Z Biełsatem nie gadać! - Dyrektorem teatru w Brześciu został politruk


Były ideolog, którego w ubiegłym roku wyznaczono dyrektorem Brzeskiego Akademickiego Teatru Dramatycznego, zabronił aktorom udzielać komentarzy Biełsatowi.

– Przecież wszystko rozumiecie – krótko wytłumaczył zakaz swoim podwładnym.

Wiaczaslau Harbuzau, nowy dyrektor teatru, to były zastępca naczelnika Wydziału Kultury Głównego Zarządu Pracy Ideologicznej obwodu brzeskiego. Na stanowisku tym zastąpił Alaksandra Kozaka, który przepracował w teatrze 45 lat. Nominacja wywołała szok środowiska kulturalnego Brześcia. Jeden z pracowników nazwał pojawienie się nowego dyrektora „wejściem słonia do składu porcelany”.

Wiaczasłau Harbuzau. Zdjęcie z sieci społecznościowych

Dziennikarze Biełsatu wielokrotnie słyszeli skargi na metody pracy nowego dyrektora.

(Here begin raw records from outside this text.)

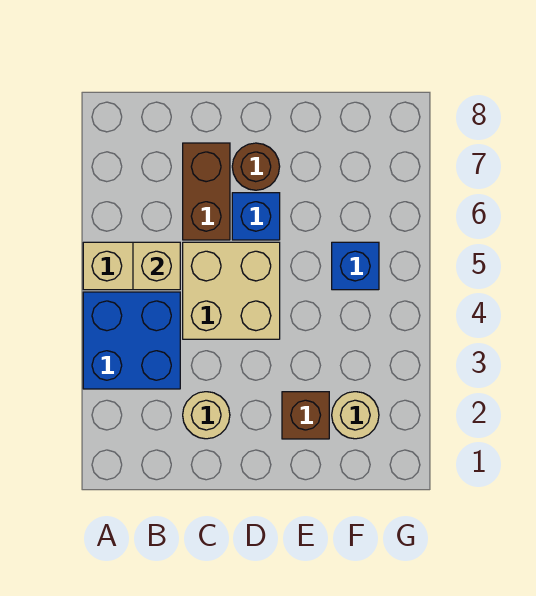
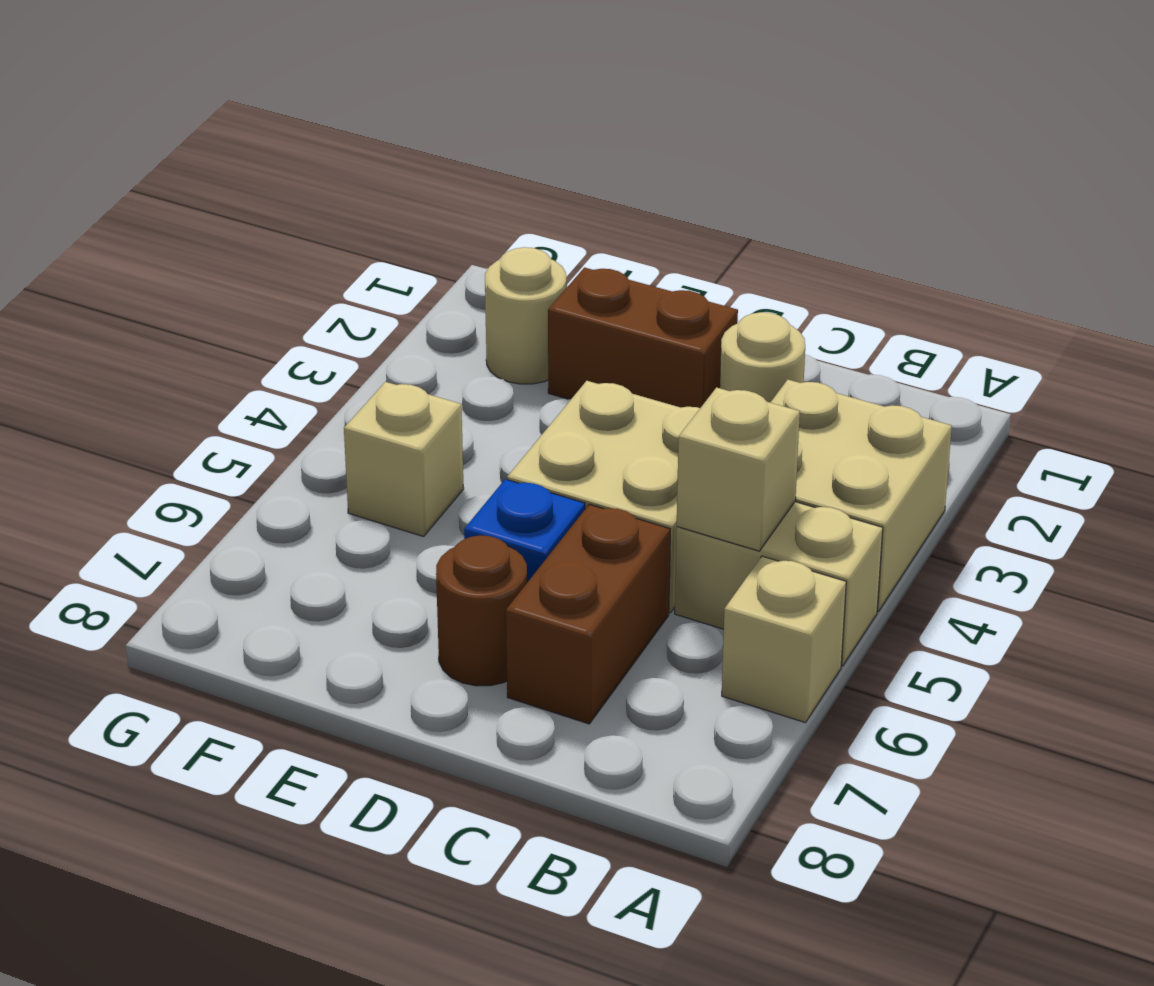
blue brick A3:B4 level 1 -> tan brick A3:B4 level 1
none -> tan brick A6 level 1
brown brick E2 level 1 -> brown brick D2:E2 level 1
blue brick F5 level 1 -> tan brick F5 level 1

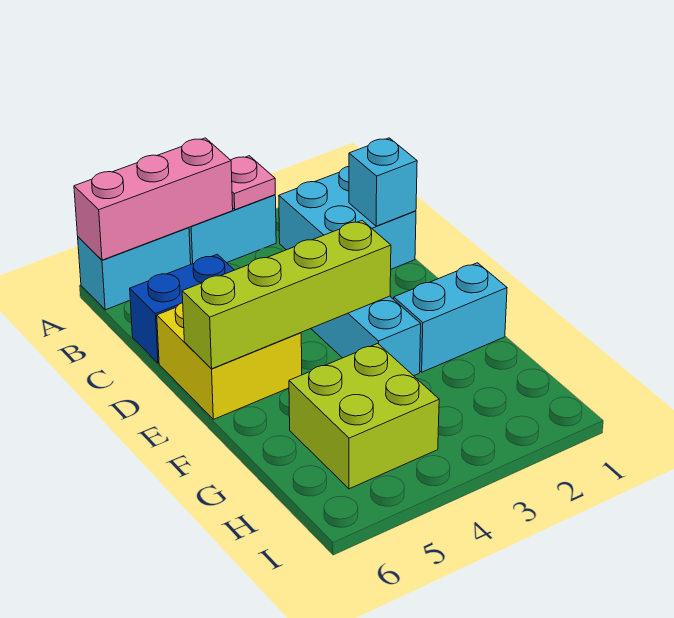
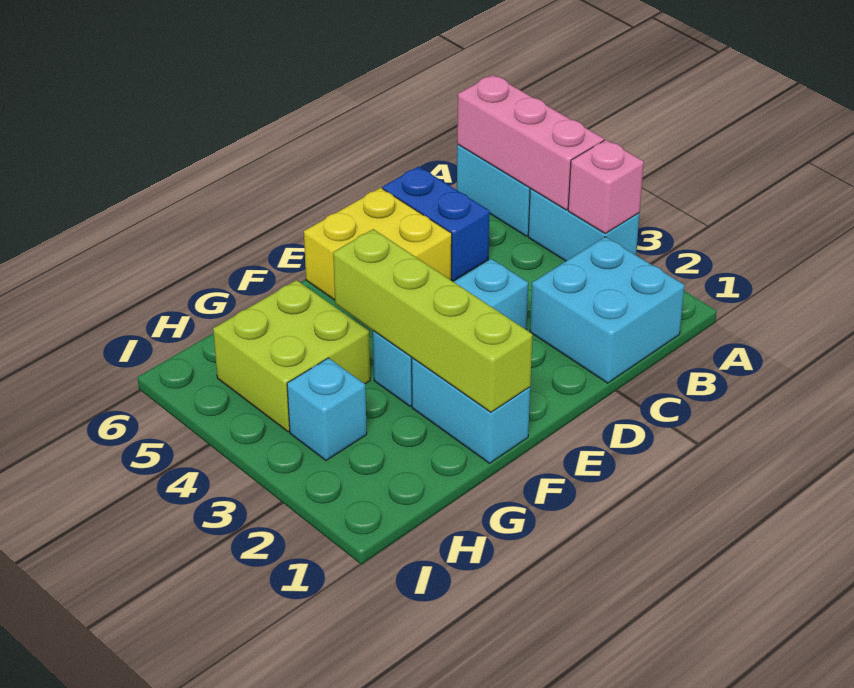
pink plate A3 level 2 -> pink brick A3 level 2
cyan brick C1 level 2 -> cyan brick H3 level 1
lime brick E3:E6 level 2 -> lime brick F1:F4 level 2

Teraz ze stylem jego pracy spotkali się też pracownicy naszej stacji.

– Od ponad dziesięciu lat nagrywaliśmy w teatrze, i nigdy nie było z tym żadnych problemów. Dopóki nie pojawił się nowy dyrektor. Harbuzawa znam od ponad 17 lat. Byłem bardzo zaskoczony jego zachowaniem. Podszedł do mnie i powiedział, że nie będzie udzielał komentarzy, ale bez problemu możemy nagrywać, nie będzie czynił żadnych przeszkód. A potem zabronił reżyserom i aktorom teatru udzielania Biełsatowi wszelkich komentarzy – mówi dziennikarz Aleś Lauczuk.

Z okazji Międzynarodowego Dnia Teatru dziennikarze Biełsatu nagrywali „Noc Teatru”. Impreza odbywała się w mieście pierwszy raz.

Pracownicy teatru powiedzieli wtedy naszym współpracownikom, że nie mają nic przeciwko udzielaniu komentarzy dla Biełsatu, ale dyrektor zabronił im rozmawiać z naszymi dziennikarzami.

– Teatr poprzez takie ciekawe imprezy próbuje kreować wizerunek współczesnej europejskiej instytucji. Jednak nowy młody dyrektor kieruje teatrem w stylu Karabasa Barabasa i swoim zachowaniem zaciąga teatr w średniowiecze – uważa Aleś Lauczuk.

Karabas-Barabas to negatywny bohater radzieckiej baśni o pajacyku Buratino, napisanej przez Aleksieja Tołstoja na motywach Pinokia. Jest to zły właściciel teatru lalek, bezprawnie nazywający się doktorem nauk i przyjacielem króla.

Kilka lat temu ideolog Brzeskiego Obwodowego Komitetu Wykonawczego Wadzim Laukowicz zabronił rozmawiać z Biełsatem pracownikom muzeum krajoznawczego. Jednak po pewnej kuriozalnej wpadce odwołał swoją decyzję.